Gli agenti sono intervenuti in piazzale Ardigò
Gli agenti sono intervenuti in piazzale Ardigò

Roma, 15 maggio 2021 La Polizia dell’VIII Distretto Tor Carbone, al termine di un lungo e pericoloso inseguimento a piedi per le vie di Roma, ha arrestato due uomini di 48 e 26 anni per furto aggravato in concorso e resistenza a pubblico ufficiale.
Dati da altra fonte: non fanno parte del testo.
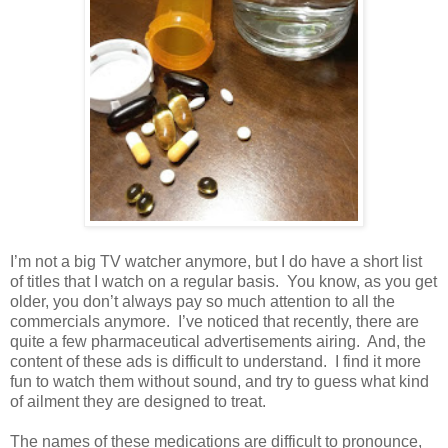
I’m not a big TV watcher anymore, but I do have a short list
of titles that I watch on a regular basis.
You know, as you get
older, you don’t always pay so much attention to all the
commercials anymore.
I’ve noticed that recently, there are
quite a few pharmaceutical advertisements airing.
And, the
content of these ads is difficult to understand.
I find it more
fun to watch them without sound, and try to guess what kind
of ailment they are designed to treat.
The names of these medications are difficult to pronounce,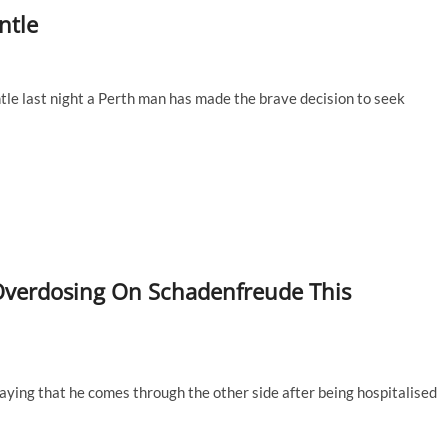
ntle
le last night a Perth man has made the brave decision to seek
 Overdosing On Schadenfreude This
raying that he comes through the other side after being hospitalised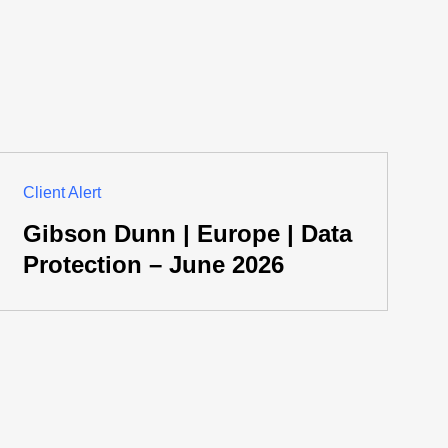
Client Alert
Gibson Dunn | Europe | Data
Protection – June 2026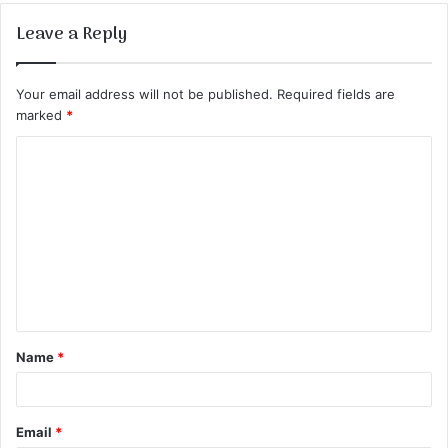
Leave a Reply
Your email address will not be published.
Required fields are
marked
*
C
o
m
m
e
n
t
Name
*
*
Email
*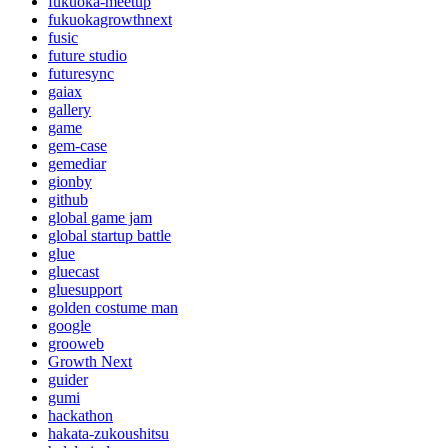
fukuoka-meetup
fukuokagrowthnext
fusic
future studio
futuresync
gaiax
gallery
game
gem-case
gemediar
gionby
github
global game jam
global startup battle
glue
gluecast
gluesupport
golden costume man
google
grooweb
Growth Next
guider
gumi
hackathon
hakata-zukoushitsu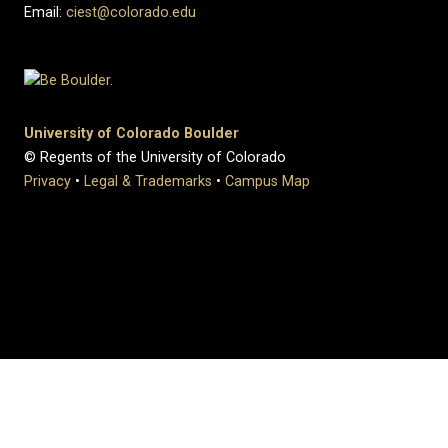
Email:
ciest@colorado.edu
University of Colorado Boulder
© Regents of the University of Colorado
Privacy
•
Legal & Trademarks
•
Campus Map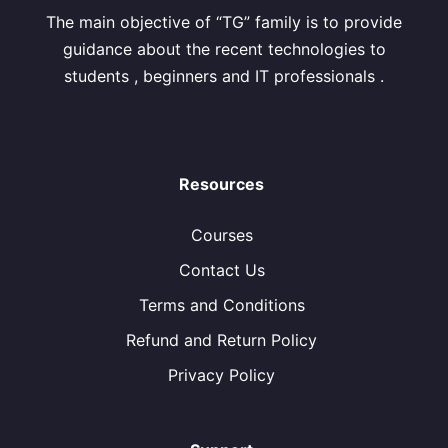
The main objective of “TG” family is to provide
guidance about the recent technologies to
students , beginners and IT professionals .
Resources
Courses
Contact Us
Terms and Conditions
Refund and Return Policy
Privacy Policy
Scusi, le sono cadute delle monetine…”

I poliziotti si trovavano di servizio in piazzale Ardigò, a seguito delle numerose segnalazioni per furto di borse a danno di anziani in quella zona. Lo schema era sempre il solito: le vittime venivano distratte con la scusa di aver lasciato cadere a terra per sbaglio le chiavi di casa, delle monetine o altri oggetti di valore. Poi, sovrappensiero, venivano derubate.

Gli agenti hanno notato due soggetti che, davanti l’ingresso di una banca, continuavano a guardarsi attorno come per accertarsi di non essere seguiti o controllati. Si sono poi incamminati in direzione di un supermercato ma, accortisi di essere osservati, sono tornati indietro. I poliziotti si sono così avvicinati a loro per chiedere i documenti, a quel punto i due individui si sono dati alla fuga attraversando prima i giardini pubblici del piazzale e poi la via Laurentina, causando anche non pochi problemi alla circolazione viste le diverse auto in transito che hanno dovuto effettuare brusche frenate per evitare di investirli.

Fuga per la città

Gli agenti hanno inseguito i due uomini sia a piedi che con l’auto di servizio. Dopo essere entrati all’interno di un vivaio, i due fuggitivi hanno addirittura scavalcato la rampa di accesso all’autostrada Roma–Fiumicino, creando di nuovo disagi e pericoli per la circolazione stradale, fino ad arrampicarsi sulla recinzione che delimita il complesso sportivo paraolimpico del Coni in via delle Tre Fontane.

, finalmente, gli agenti sono riusciti a bloccare R.J.L, un 48enne con vari precedenti di polizia, che dimenandosi ha cercato di opporre resistenza. Anche l’altro uomo, 26 anni, fuggito in direzione di piazzale Santo Domingo, è stato poco dopo raggiunto e bloccato anche grazie all’ausilio degli agenti in moto della Sezione Volanti.

Gli accertamenti

Nelle tasche del 26enne è stato rinvenuto un portafoglio con una carta di identità straniera e riportante la sua effige, ma corrispondente anagraficamente ad un’altra persona. L’uomo infatti, dai successivi accertamenti, è risultato chiamarsi T.Q.R.A., profilo conosciuto dai poliziotti visti i suoi vari precedenti tra cui anche un rintraccio per l’esecuzione di una custodia cautelare in carcere del dicembre scorso, per evasione dagli arresti domiciliari.

Il furto all’anziana

Infine, le successive indagini hanno poi permesso al Distretto, diretto da Laura Petroni, di accertare che poco prima, proprio in piazzale Ardigò, una donna di 83 anni era stata avvicinata da un giovane - corrispondente al 26enne - che dopo averla distratta con la scusa delle monetine a terra, si era impossessato con l’aiuto del complice della sua borsa poggiata sul sedile anteriore della propria vettura.

Utilizzando le carte di credito ed il bancomat presenti dentro, i due uomini erano riusciti a prelevare – in due istituti bancari diversi - una somma pari a 4mila euro. Sono stati infatti arrestati per furto aggravato in concorso, indebito utilizzo di carte di credito, resistenza a pubblico ufficiale e, per il 26enne, anche per false attestazioni a Pubblico Ufficiale.